Offering a taste of change in the kitchen

A bowl of orange soup, a small bowl of orange microalgae powder, a bowl of green herbs and a board with sliced brown bread.

With a more neutral taste and smell along with an array of colours that range from white to lime green, Algenuity’s microalgae not only taste and look good, they also perform well in cooking.

For example, their emulsifying and enriching properties are similar to those of traditional ingredients such as eggs, which means they can be used in a wealth of foods including mayonnaise, soups, sauces, meat alternatives, baked goods and pasta. This also, of course, makes microalgae particularly relevant for Unilever brands like Hellmann’s, Knorr and the Vegetarian Butcher.

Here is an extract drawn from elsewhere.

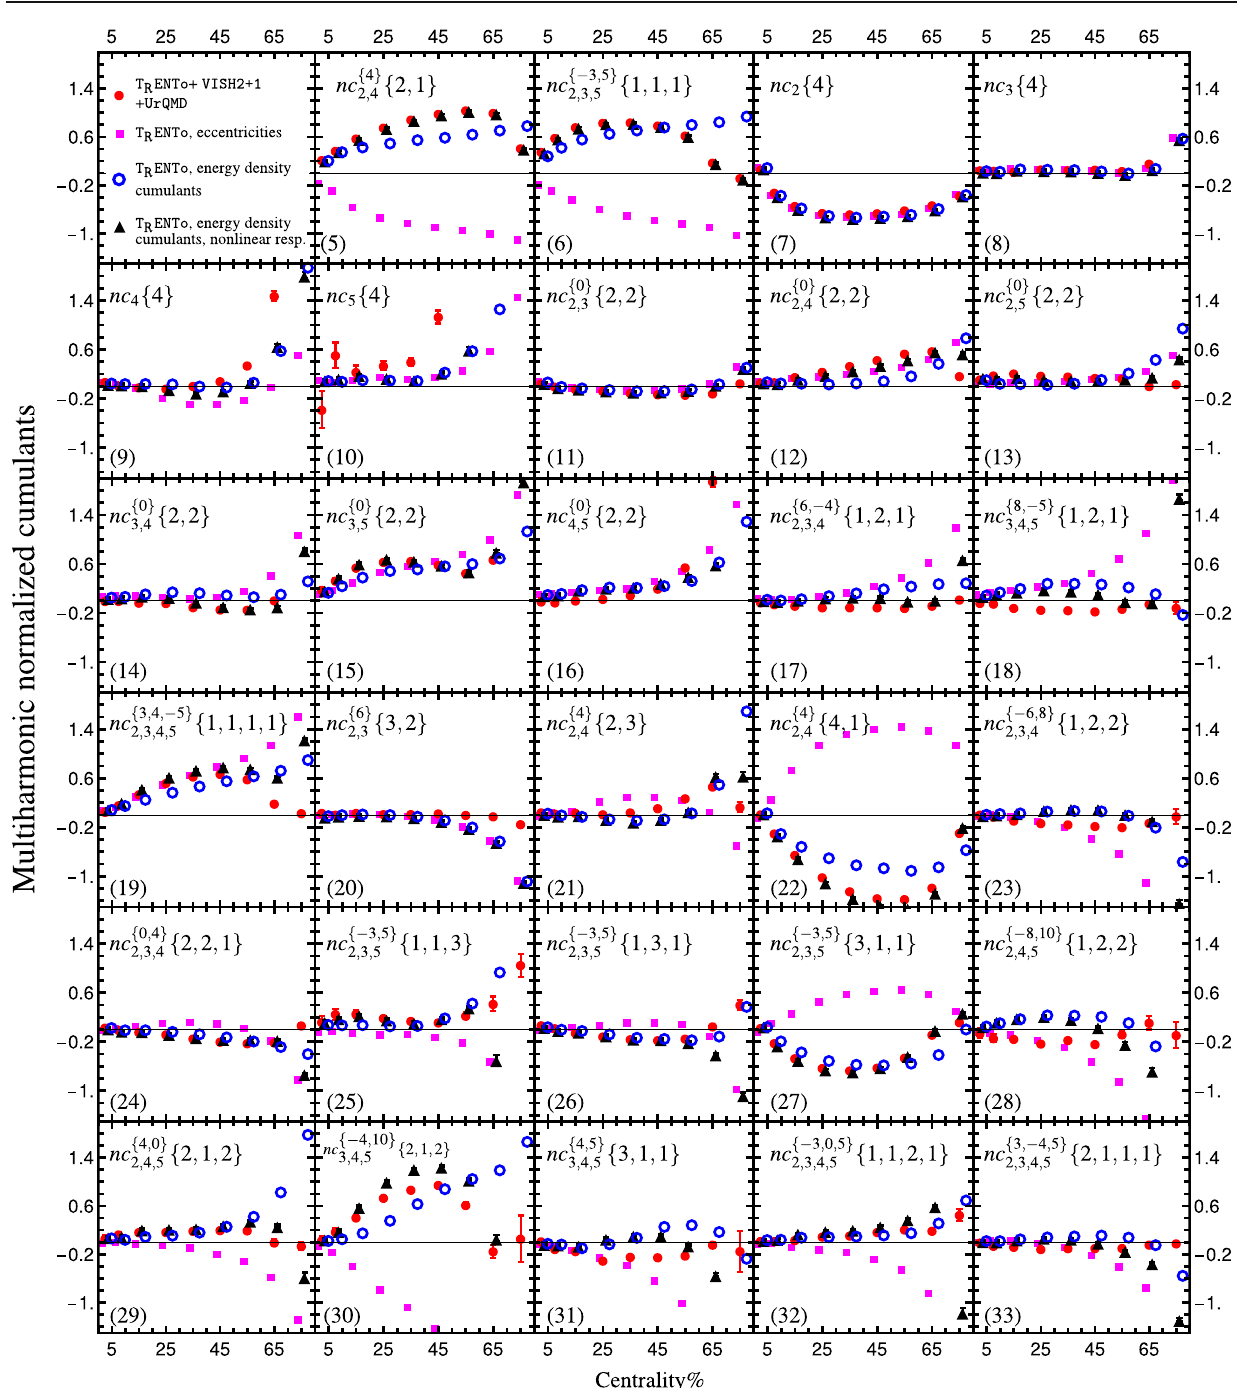
Fig. 1 All 2 , 3 , 4 , 5-order normalized cumulants for harmonics n = 2 , 3 , 4 , 5. Magenta squares and open blue circles are eccentricity and energy density cumulant fluctuations from T R ENTo initial state model, red filled circles are flow fluctuations after hydrodynamic evolution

“We are delighted to partner with Unilever on this,” says Andrew Spicer, CEO and Founder of Algenuity. “Our Chlorella Colours platform provides plant-based ingredients that are sustainable, natural, non-GM and protein-rich with neutral flavours. They are also vegan-friendly, making them extremely relevant to today’s growing consumer appetite for more plant-based foods with additional functional benefits.”

A force for good

Rising consumer interest in sustainable ingredients mirrors Unilever’s own wider ambition to help lead a global transition to fairer, more sustainable food systems and, more specifically, its commitment to making plant-based options available to everyone. One-third of the company’s foods portfolio is already plant based.

This commitment, already highlighted in Unilever’s work to promote sustainable diets through its Future 50 Foods collaboration with WWF, will continue as Algenuity partners with Unilever teams at the €85 million foods innovation centre at the Wageningen University campus in the Netherlands.

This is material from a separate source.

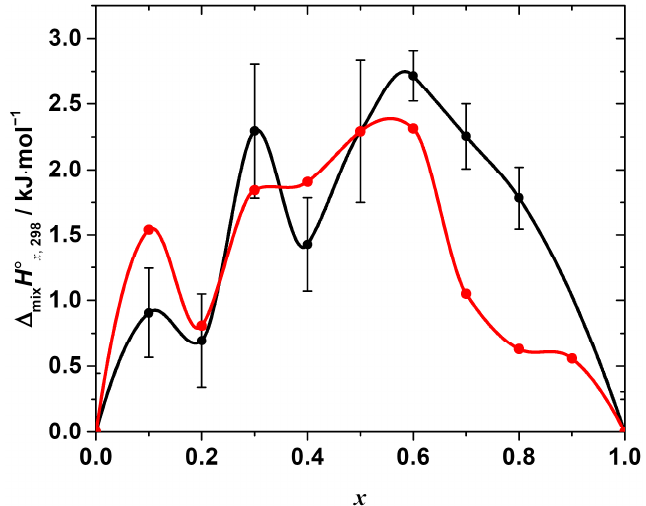
Figure 5. Standard mixing enthalpy of the solid solutions CH 3 NH 3 Pb(Cl 1 − x Br x ) 3 determined by calorimetry (black points) in comparison with the one calculated from the results of molecular dynamics simulation (red points). All the dependences are interpolated by Akima splines.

Also known as the Hive, the centre is at the heart of innovative research aimed at formulating the next generation of meat and dairy alternatives, including microalgae.

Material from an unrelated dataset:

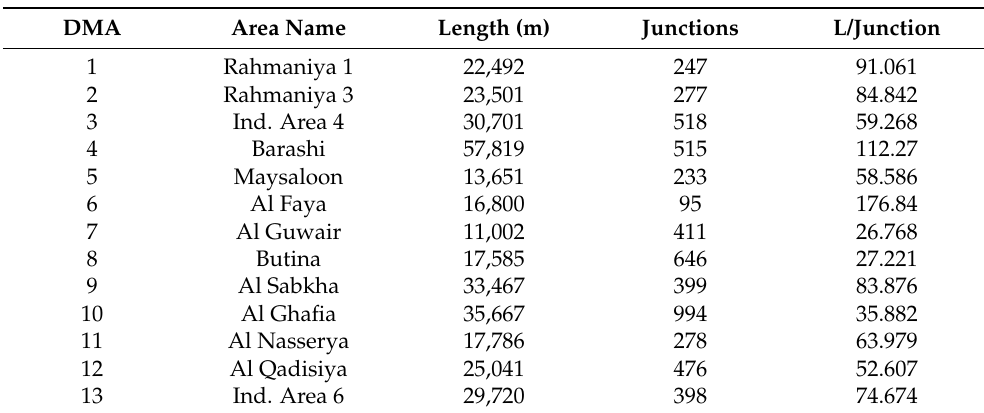
Table 3. Pipe length and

“Transitioning to a sustainable food system requires all of us working together. It’s one of the world’s greatest challenges and will not happen without partnerships and collaborations. This is what our Hive ecosystem is all about,” says Manfred Aben, VP, Science & Technology R&D and Site Leader of Hive. “We are very excited about the huge potential working with Algenuity brings to advance nutritious foods that taste great and are a force for good.”

Global movement

A small bowl of orange microalgae powder on a blue-grey table with two tangles of thick pasta on the side.

It is a force that is set to grow. Brand new research by ethical investor network FAIRR, for example, highlights that two in five global food giants now have dedicated teams to develop and sell plant-based alternatives to meat and dairy. Unilever is one of only two companies to be cited as a ‘pioneer’ in this year’s FAIRR ranking of the world’s top 25 food retailer and manufacturers that are shifting to more sustainable protein sources.

It’s clear that plant-based alternatives offer huge commercial growth potential. More importantly, perhaps, they offer a simple way of helping consumers transition to more sustainable diets.

“Every day, half a billion of our products are consumed, so we can and should lead the transformation of the food system,” says Hanneke Faber, Unilever President, Foods & Refreshment. “It is our responsibility to make it easier for people to eat healthy, tasty and more sustainable food.”